* [Supplied records]:

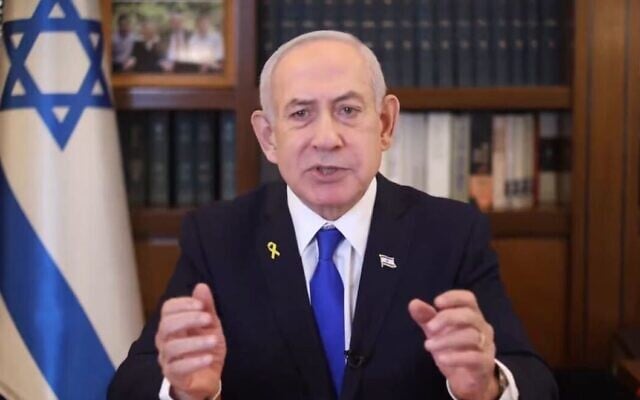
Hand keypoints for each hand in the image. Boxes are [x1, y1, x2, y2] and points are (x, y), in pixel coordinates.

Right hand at [155, 283, 226, 399]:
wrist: (208, 377)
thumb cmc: (205, 348)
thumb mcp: (211, 326)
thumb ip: (206, 308)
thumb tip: (201, 286)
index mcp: (173, 325)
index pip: (168, 309)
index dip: (183, 304)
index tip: (201, 304)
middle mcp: (165, 340)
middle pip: (166, 325)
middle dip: (188, 319)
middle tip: (208, 319)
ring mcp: (167, 359)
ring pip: (172, 347)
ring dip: (195, 342)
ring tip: (213, 340)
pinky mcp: (173, 376)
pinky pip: (177, 368)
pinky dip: (193, 362)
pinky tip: (208, 358)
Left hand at [408, 290, 498, 399]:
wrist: (468, 379)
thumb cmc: (453, 349)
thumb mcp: (436, 332)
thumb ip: (426, 317)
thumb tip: (413, 303)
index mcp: (472, 315)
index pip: (468, 299)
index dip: (453, 297)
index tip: (436, 302)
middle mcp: (482, 327)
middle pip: (470, 315)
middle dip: (447, 318)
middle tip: (429, 327)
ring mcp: (486, 345)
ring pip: (471, 336)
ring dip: (447, 340)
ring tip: (428, 345)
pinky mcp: (485, 363)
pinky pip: (474, 358)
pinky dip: (456, 357)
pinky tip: (441, 358)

* [Work instruction]: Give again, exactly, the lines from the start of the data through the one holding "index tip: (201, 304)"; omit the pictures.

* [Answer section]:
Hand keypoints for each hand in the image. Boxes are [x1, y1, x2, y2] and points are (x, y), in pixel coordinates.

Right hand at [155, 283, 226, 399]:
wrist: (208, 377)
thumb cmc: (205, 348)
thumb mcp: (211, 326)
thumb ip: (206, 308)
thumb tip: (201, 286)
index mcp: (173, 325)
index pip: (168, 309)
index dip: (183, 304)
index tip: (201, 304)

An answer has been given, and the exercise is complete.